● **Provided text**:
● ● ● ● ●
Hello,
I just wanted to check if someone has come a better way to do cross-mapping of data from multiple WMI Classes? I have been using the following design on some occasions and it does work when it is 1-2-3 classes but I have an use case where I need to do 4 and that just goes off and never completes (with 3 classes it takes about 100 seconds which is bad enough but at least completes)…
Queries to retrieve data from 1st WMI Class:
((if exists string value of properties "Field1" of it then string value of properties ("Field1") of it else "<none>"), (if exists string value of properties "Field2" of it then (it as integer) of string value of properties ("Field2") of it else 0), (if exists string value of properties "Field3" of it then (it as integer) of string value of properties ("Field3") of it else 0)) of (select objects ("Field1,Field2,Field3 from SomeClass") of WMI)
Queries to retrieve data from 2nd WMI Class:
((if exists string value of properties "Field1" of it then string value of properties ("Field1") of it else "<none>"), (if exists string value of properties "Field2" of it then (it as integer) of string value of properties ("Field2") of it else 0), (if exists string value of properties "Field3" of it then (it as integer) of string value of properties ("Field3") of it else 0)) of (select objects ("Field1,Field2,Field3 from SomeClass2") of WMI)
Basic structure of the above into one and adding the cross-mapping from the data:
(item a of item 0 of it & " - " & item b of item 1 of it) of (1st Query, 2nd Query) whose (item x of item 0 of it = item y of item 1 of it)
I would have thought that based on the structure it just evaluates each of the queries once and then just uses the tuple result for the mapping/displaying but based on actual runtimes, it seems to be nesting the executions of each and essentially it is resulting in exponentially growing runtimes which at WMI class 4 are just no longer manageable. Question is whether there is a better way to structure it?
● ● ● ● ●
[Stored items]
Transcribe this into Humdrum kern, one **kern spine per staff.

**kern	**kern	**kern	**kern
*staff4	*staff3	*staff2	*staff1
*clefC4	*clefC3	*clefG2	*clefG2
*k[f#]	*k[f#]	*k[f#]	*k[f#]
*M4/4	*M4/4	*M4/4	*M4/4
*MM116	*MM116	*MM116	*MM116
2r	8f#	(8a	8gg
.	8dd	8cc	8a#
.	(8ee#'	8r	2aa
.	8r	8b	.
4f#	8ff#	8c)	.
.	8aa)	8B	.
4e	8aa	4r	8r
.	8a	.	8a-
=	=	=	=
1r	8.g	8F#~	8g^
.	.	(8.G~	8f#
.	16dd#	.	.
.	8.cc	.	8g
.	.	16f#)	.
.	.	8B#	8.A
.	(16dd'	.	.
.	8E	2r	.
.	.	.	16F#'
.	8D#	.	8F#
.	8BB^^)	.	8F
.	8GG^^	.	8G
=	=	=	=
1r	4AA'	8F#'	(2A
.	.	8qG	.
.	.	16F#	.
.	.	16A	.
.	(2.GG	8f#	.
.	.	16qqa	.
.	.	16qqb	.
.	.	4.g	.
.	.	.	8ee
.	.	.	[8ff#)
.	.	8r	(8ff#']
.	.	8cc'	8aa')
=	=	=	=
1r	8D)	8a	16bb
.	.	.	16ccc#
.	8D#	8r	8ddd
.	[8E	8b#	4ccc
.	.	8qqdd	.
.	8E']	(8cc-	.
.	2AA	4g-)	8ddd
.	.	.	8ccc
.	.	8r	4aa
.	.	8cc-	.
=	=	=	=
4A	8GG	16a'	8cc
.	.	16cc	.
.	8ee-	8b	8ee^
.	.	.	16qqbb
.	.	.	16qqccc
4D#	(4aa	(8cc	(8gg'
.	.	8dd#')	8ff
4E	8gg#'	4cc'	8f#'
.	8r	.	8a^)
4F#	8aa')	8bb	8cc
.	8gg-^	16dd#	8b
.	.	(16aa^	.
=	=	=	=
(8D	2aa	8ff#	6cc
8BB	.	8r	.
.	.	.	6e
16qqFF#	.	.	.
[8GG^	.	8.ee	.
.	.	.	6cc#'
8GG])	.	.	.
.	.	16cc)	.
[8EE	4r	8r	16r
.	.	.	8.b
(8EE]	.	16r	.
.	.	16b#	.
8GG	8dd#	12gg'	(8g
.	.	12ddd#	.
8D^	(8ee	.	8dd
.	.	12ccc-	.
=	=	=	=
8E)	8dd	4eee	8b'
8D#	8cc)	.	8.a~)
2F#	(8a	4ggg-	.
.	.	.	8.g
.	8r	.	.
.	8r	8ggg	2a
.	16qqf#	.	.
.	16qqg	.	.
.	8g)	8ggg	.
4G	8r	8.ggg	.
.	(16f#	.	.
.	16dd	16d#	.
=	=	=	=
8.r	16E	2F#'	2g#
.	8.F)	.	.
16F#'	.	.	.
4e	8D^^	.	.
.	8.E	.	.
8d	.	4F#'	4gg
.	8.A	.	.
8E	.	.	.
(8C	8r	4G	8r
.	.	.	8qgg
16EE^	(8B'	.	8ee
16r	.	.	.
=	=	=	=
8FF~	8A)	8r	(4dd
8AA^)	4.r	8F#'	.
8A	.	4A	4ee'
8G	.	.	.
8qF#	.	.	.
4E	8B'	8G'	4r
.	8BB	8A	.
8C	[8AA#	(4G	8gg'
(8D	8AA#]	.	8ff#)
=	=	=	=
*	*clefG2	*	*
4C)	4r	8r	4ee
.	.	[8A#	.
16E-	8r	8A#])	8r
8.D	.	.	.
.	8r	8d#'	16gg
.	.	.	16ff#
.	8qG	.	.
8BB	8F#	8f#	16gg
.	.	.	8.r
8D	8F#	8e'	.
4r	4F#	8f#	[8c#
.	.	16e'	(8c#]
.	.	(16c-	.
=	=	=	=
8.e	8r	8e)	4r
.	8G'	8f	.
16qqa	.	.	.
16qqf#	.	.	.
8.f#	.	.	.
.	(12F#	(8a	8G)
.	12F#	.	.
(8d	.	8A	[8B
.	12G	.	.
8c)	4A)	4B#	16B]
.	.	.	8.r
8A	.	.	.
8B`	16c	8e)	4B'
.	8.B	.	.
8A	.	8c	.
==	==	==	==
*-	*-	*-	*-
● ● ● ● ●
Please say whether each statement below agrees with the text on cross-mapping WMI data, answering yes or no and quoting the deciding words from that text: (a) with three classes the combined query takes about 100 seconds; (b) the design fails even with only two classes; (c) the run times show that each query is evaluated only once.

(a) Yes: "with 3 classes it takes about 100 seconds"
(b) No: "it does work when it is 1-2-3 classes"
(c) No: "it seems to be nesting the executions of each"